In a country obsessed with cinema and filmy music, it is truly a feat to maintain a loyal fan base with non-film albums. But considering the immense talent and unique music of Kailash Kher and his band Kailasa, it's no surprise they are one of the most popular bands in India. After three memorable and successful albums - Kailasa (2006), Jhoomo Re (2007), and Chaandan Mein (2009) - Kailasa is back with with their new album, Rangeele. As the title suggests, it's a colorful album, but 'colorful' in the way that Kailasa does best - soulful music influenced by folk, sufi and western traditions.
The album doesn't exactly start with a bang, but instead with the melodious, calming and foot-tapping Rangeele. It's just as effective. It's a mostly acoustic song with hints of saxophone and flute that give it a classy flair. It also sets the mood for the rest of the album, which stays melodious with rustic influences blended in.
The next track, Tu Kya Jaane, actually goes one step better than the title track. It's a song about unrequited love and a complete devotion to that love, but remaining fairly upbeat throughout. Kher's soulful voice carries the track through its beautiful arrangement. The cherry on the cake, however, is whenever fellow band members Naresh and Paresh come in with the chorus. The harmony between Kher, Naresh and Paresh works really well, especially the last two minutes of the song where the tempo builds. This one will make you go for repeat listens.
Albeliya starts on a slow piano track, which gradually builds into a rather catchy arrangement. However, the vocals and lyrics don't carry as much gusto as the two previous tracks. The best part here remains the arrangement.
The following track, Yadaan Teriyaan, bears a suspenseful, haunting quality from the very beginning. A song about haunting memories, the orchestration and Kher's vocals have an intensity that works well to evoke a sense of longing. It's one of the instances where Kher proves once again the great versatility of his voice. The Yadaan Teriyaan Acoustic version has a much more somber feel to it, not as intense or haunting. The effect is that of a song that is more sad and dejected, which is not quite as impactful as the original version.

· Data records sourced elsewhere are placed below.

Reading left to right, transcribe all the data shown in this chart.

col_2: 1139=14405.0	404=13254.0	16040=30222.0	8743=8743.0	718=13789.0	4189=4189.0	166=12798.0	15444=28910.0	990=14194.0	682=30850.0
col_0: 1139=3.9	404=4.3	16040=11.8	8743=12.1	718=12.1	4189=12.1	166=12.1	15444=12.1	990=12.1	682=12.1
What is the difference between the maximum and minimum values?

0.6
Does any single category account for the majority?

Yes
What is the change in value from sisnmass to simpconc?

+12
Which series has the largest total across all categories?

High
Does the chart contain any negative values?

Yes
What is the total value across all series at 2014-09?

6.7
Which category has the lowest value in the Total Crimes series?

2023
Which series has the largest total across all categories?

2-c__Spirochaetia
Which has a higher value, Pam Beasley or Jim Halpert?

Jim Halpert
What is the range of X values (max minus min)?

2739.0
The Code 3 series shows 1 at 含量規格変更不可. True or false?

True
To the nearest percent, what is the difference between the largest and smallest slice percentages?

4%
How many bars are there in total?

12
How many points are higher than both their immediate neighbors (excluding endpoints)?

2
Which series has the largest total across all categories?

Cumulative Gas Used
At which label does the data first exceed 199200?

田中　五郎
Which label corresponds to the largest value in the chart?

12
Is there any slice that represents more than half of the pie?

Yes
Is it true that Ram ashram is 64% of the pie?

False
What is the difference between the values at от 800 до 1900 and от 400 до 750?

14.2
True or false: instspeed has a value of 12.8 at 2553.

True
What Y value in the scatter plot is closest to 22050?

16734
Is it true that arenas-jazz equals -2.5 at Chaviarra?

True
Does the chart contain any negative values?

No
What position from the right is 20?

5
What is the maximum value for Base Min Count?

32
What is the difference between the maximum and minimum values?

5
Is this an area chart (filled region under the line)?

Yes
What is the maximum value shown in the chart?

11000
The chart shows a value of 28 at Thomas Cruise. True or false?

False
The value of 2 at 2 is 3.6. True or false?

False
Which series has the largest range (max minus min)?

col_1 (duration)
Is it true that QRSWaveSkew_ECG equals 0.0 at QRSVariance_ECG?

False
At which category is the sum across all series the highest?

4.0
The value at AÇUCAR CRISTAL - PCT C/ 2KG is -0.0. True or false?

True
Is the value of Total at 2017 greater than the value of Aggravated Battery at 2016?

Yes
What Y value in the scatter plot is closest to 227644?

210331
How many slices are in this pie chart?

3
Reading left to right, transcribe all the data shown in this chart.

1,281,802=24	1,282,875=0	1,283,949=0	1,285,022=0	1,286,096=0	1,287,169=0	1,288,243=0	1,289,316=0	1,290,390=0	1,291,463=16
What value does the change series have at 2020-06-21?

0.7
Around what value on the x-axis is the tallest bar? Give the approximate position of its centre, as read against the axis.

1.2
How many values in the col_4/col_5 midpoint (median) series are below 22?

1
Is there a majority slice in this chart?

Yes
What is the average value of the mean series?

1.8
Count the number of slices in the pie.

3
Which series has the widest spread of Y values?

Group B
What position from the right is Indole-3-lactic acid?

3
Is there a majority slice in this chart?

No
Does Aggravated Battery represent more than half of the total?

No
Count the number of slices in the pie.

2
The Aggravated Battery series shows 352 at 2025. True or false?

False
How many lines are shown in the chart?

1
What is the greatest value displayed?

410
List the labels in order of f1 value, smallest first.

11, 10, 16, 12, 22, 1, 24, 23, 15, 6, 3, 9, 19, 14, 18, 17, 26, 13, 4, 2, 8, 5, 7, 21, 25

Kher jumps right into Daaro Na Rang, kicking off a beat that calls for almost immediate foot-tapping. The song has a very unique arrangement, blending what seems like Middle Eastern and country western influences with a steady drum beat.
Kathagaan is an incredibly refreshing track in the album. It changes the tone immediately with its peppiness. Kher seems to be having fun with this song, getting into the full spirit of singing a story. It also helps that the arrangement and vocal backing is inspired, adding a new sound to the already diverse Kailasa palette. A fun listen!
The following song, Babbaji, makes a complete flip turn, going for a much more somber mood. It's worth a listen but one of the weaker tracks in the album since it doesn't offer anything too new to the album.
The mood picks up once again with Samvaad (Hudkaan Maan Bitti), a fast-spaced, comical song. Kher once again has fun singing this one, playing with his pitch, tone, and even accents. The song also features a special appearance by Kher's two-year-old son Kabir, whose vocals add a good dose of innocence to the whole track.
One of the special tracks in this album is Dharti Pe Jannat Ka Nazara, which brings in Amitabh Bachchan for a short cameo. However, more than the cameo, the song itself is uplifting, spirited and memorable. As Kher told The NRI in an interview, the song was composed for the show 'Kaun Banega Crorepati' (the Indian version of 'Who Wants To Be A Millionaire'), which would explain Bachchan's cameo and also its generally upbeat feel. It's short and sweet, but makes you want it to be longer.
The album ends with Ujaale Baant Lo, an evocative song that allows Kher to explore his more serious side. The song warns of darkness taking over the world and calls for the spreading of light. It's a meaningful listen but perhaps not the best choice as the final track of an album that has otherwise maintained a colorful, spirited feel throughout.
Kailasa's Rangeele adds another feather in the band's accomplished cap. They retain their unique charm and wonderfully fused music throughout this album as well. As with their previous albums, Rangeele boasts songs that will be remembered down the line, proving once more that Kailasa is one of the best contemporary bands in India today.